Sorry for the long post,
Thanx,

Nau

• Posts 53 | Views 25666
• Nau, I have tried inverse filtering / deconvolution in Pd some time ago, and found that most can be done with existing Pd (-extended) objects. Some remarks:

1 - Pd's max FFT frame size is 2^17, above that you get weird results.

2 - Pd's FFT objects don't assume zero phase centered signal. Say you have all spectrum coefficients at phase zero, you don't get a zero phase IR upon IFFT. So for some purposes you may need to rotate the signal or otherwise alternate the spectrum coefficients' phases.

3 - [bsaylor/partconv~] does partitioned convolution. Use it when you want low-latency convolution. You must have a minimum phase kernel to get low latency! See: http://www.katjaas.nl/minimumphase/minimumphase.html.

The serious issues with deconvolution are in the math itself, rather than in limitations of Pd objects. To mention a few: it requires division, which leads to instable results when spectrum coefficients are small or zero amplitude (which they are at the spectrum low and high end), so you need something like 'Kirkeby inverse filter'. Also, the resulting IR may be too big for it's frame and it's tails will wrap around if it was not sufficiently zero padded. I guess such issues are discussed in the thesis.

By the way does Roger Lewis really do real time convolution with an Arduino (standalone)? Did you find out which Arduino board? Did he share his Arduino code?

edit: upon closer reading I see that Arduino is used as controller, however he uses Raspberry Pi and Beagleboard as standalone convolvers. Yeah that's cool.

Katja

• Thank you katjav. You're lighting my future journey...

DATA UNDER STUDY:
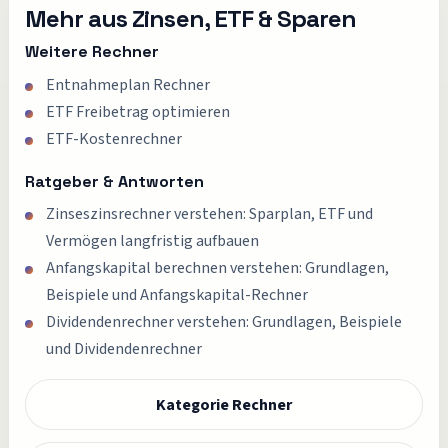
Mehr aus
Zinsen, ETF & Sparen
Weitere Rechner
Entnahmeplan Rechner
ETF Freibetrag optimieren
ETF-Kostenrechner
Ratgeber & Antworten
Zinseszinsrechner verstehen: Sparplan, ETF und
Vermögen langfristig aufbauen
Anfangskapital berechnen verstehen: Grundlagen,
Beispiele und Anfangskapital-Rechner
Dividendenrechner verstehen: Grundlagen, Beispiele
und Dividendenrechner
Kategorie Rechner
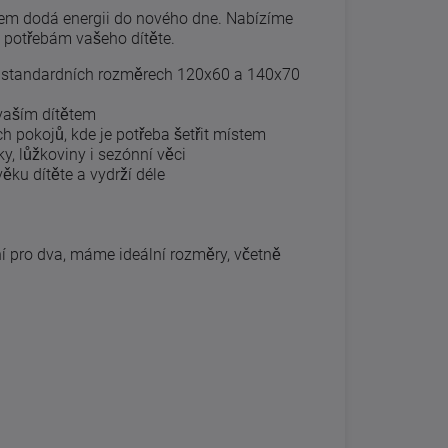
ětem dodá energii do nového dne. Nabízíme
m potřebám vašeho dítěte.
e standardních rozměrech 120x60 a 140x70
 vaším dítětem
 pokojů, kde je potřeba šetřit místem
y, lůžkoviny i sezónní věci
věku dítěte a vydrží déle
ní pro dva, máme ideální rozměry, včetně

...

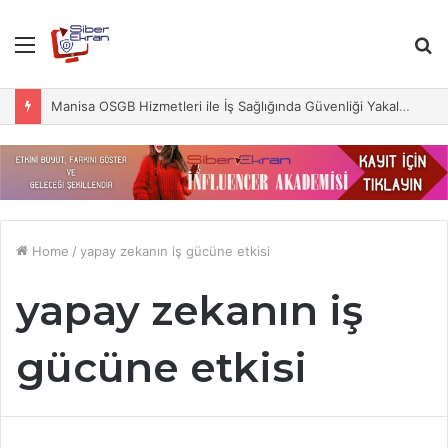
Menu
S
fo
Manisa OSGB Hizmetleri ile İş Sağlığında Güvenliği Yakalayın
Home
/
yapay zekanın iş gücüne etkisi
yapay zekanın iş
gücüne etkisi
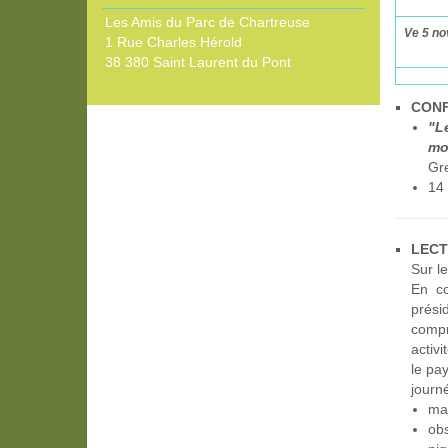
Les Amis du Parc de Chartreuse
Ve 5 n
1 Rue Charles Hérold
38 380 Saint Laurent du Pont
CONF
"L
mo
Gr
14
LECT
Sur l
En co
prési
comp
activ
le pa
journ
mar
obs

QUESTIONS:
1. Repeat the forum thread on deconvolution in Pd from "The serious issues" to "in the thesis.", word for word.
2. Go on with the forum thread on deconvolution in Pd from the point where it stops.
None of the lines are needed for what you have to do.

RESPONSE LIST:
1.
The serious issues with deconvolution are in the math itself, rather than in limitations of Pd objects. To mention a few: it requires division, which leads to instable results when spectrum coefficients are small or zero amplitude (which they are at the spectrum low and high end), so you need something like 'Kirkeby inverse filter'. Also, the resulting IR may be too big for it's frame and it's tails will wrap around if it was not sufficiently zero padded. I guess such issues are discussed in the thesis.

2.
Nau

• Forgot to mention one thing. If a window in time domain is problematic because it affects frequencies of a glissando unequally, you may be able to replace that with convolution in frequency domain. In case of a Hann window this is very simple, as the corresponding convolution kernel has only three points: 0.25, 0.5, 0.25.

I use this approach when converting a zero phase spectrum in [partconvEQ10~] to minimum phase. In that case the filter is defined in frequency domain and I don't want to go to time domain just to do the simple window, so it's done by convolution in frequency domain instead. [partconvEQ10~] is here:

http://puredata.hurleur.com/sujet-9515-band-based-low-latency-fir-filtering

The three point convolution is in subpatch [pd compute-minimum-phase-IR] > [pd convolve-spectrum]. If you need to keep phase information, real and imaginary coefficients could be convolved separately. No need for full complex multiplication - the three point kernel itself is zero phase.

Katja

• Thank you again !

• Hi there,

many many days that I read articles and study Katjav's website, and I think I improved my perception of these concepts. Now I have a magnitude and a phase (difference) spectrum derived from the article cited up.

But as I can only find descriptions of how to compute a minimum-phase kernel from a zero-phase one (and from its magnitude only, reconstructing phases from it), I really feel stupid but I am not able to push forward and generalize the concept to my context (complex zero-phase spectrum).

I feel at the same time close and far from this implementation, and after having delayed this message I decided to send this help message I'm stuck !

Anyone can give me a hint (strangely I could bet who will answer to my whinings )

Thank you,

Nau

• @katjav said:

Nau, I have tried inverse filtering / deconvolution in Pd some time ago, and found that most can be done with existing Pd (-extended) objects. Some remarks:

1 - Pd's max FFT frame size is 2^17, above that you get weird results.

2 - Pd's FFT objects don't assume zero phase centered signal. Say you have all spectrum coefficients at phase zero, you don't get a zero phase IR upon IFFT. So for some purposes you may need to rotate the signal or otherwise alternate the spectrum coefficients' phases.

3 - [bsaylor/partconv~] does partitioned convolution. Use it when you want low-latency convolution. You must have a minimum phase kernel to get low latency! See: http://www.katjaas.nl/minimumphase/minimumphase.html.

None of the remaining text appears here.